In a sort of roundabout way, Cobb is probably the most landing-spot dependent back in this year's class. Production-wise, he came in below average in four of five statistical splits, and only nine of Cobb's 315 carries in 2014 went for 20-plus yards, which indicates he may be a bit of a grinder. Though he may not show the ability to be a super explosive runner, he's pretty powerful at the point of contact, as shown in this run against Michigan.

Unfortunately, due to a quad injury that harpooned his 40-yard dash time, we don't have solid measurables to compare other running backs to Cobb. Though before his unfortunate leg injury, Cobb did a few drills, and one positive sign of his explosion is a vertical jump of 38.5 inches, which landed him in the 90th percentile of running backs.

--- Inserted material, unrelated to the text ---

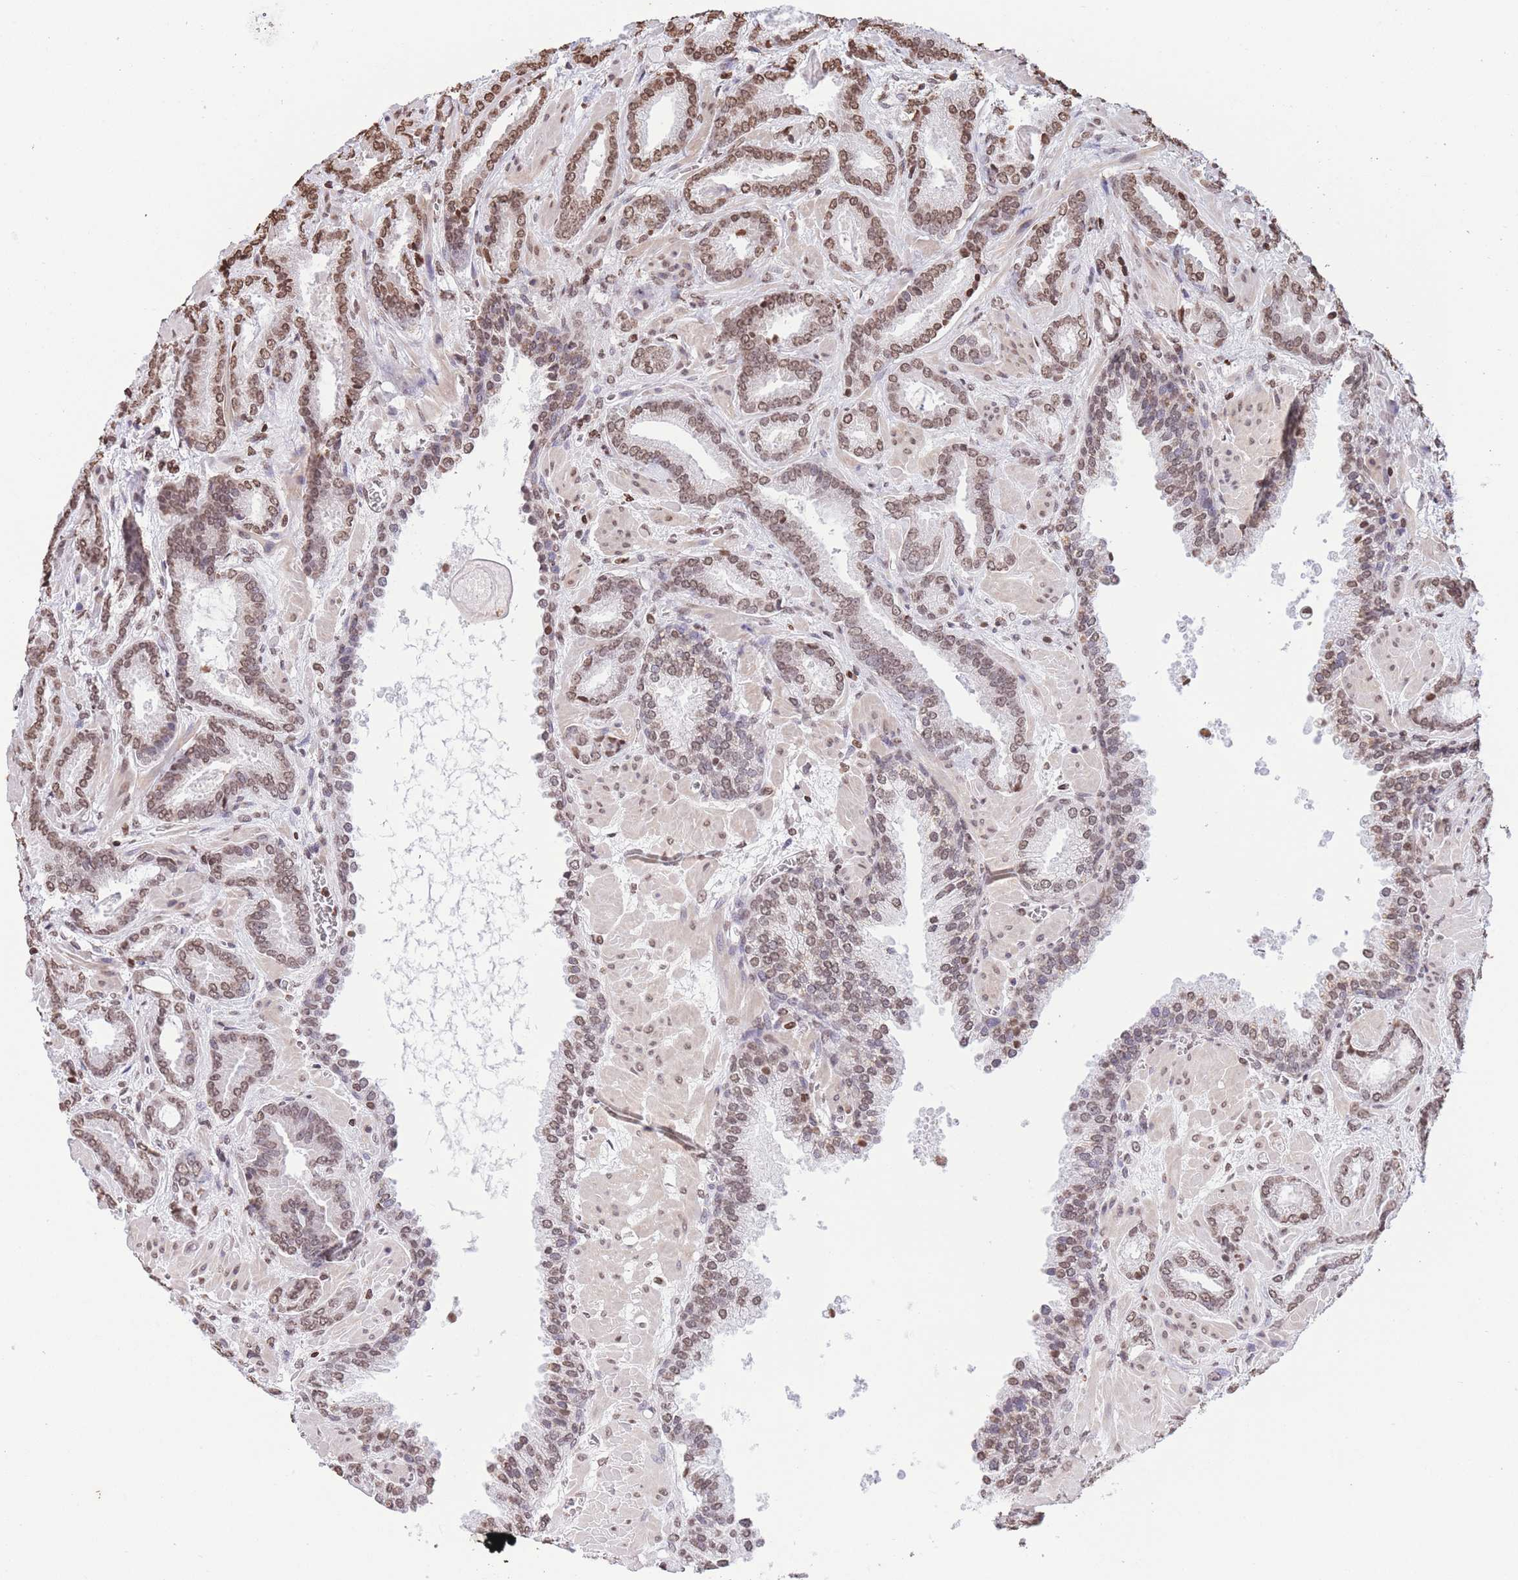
{"staining": {"intensity": "moderate", "quantity": ">75%", "location": "nuclear"}, "tissue": "prostate cancer", "cell_type": "Tumor cells", "image_type": "cancer", "snomed": [{"axis": "morphology", "description": "Adenocarcinoma, Low grade"}, {"axis": "topography", "description": "Prostate"}], "caption": "This is an image of immunohistochemistry (IHC) staining of prostate cancer, which shows moderate expression in the nuclear of tumor cells.", "gene": "H2BC11", "patient": {"sex": "male", "age": 62}}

Jay Ajayi 6'0", 221 Pounds (Draft Age: 21) | Boise State

Ajayi's production suffers among the group, but it's worth mentioning he had a DeMarco Murray-level workload at Boise State in 2014, touching the ball 28.3 times per game. His massive workload shouldn't write off any statistical concerns, but it's fairly evident Ajayi's style of game isn't about long runs like Tevin Coleman's is. Also, as his 397 touches in 2014 would indicate, Ajayi possess three-down ability in an NFL offense, and his solid athletic profile is certainly a boon to his overall potential.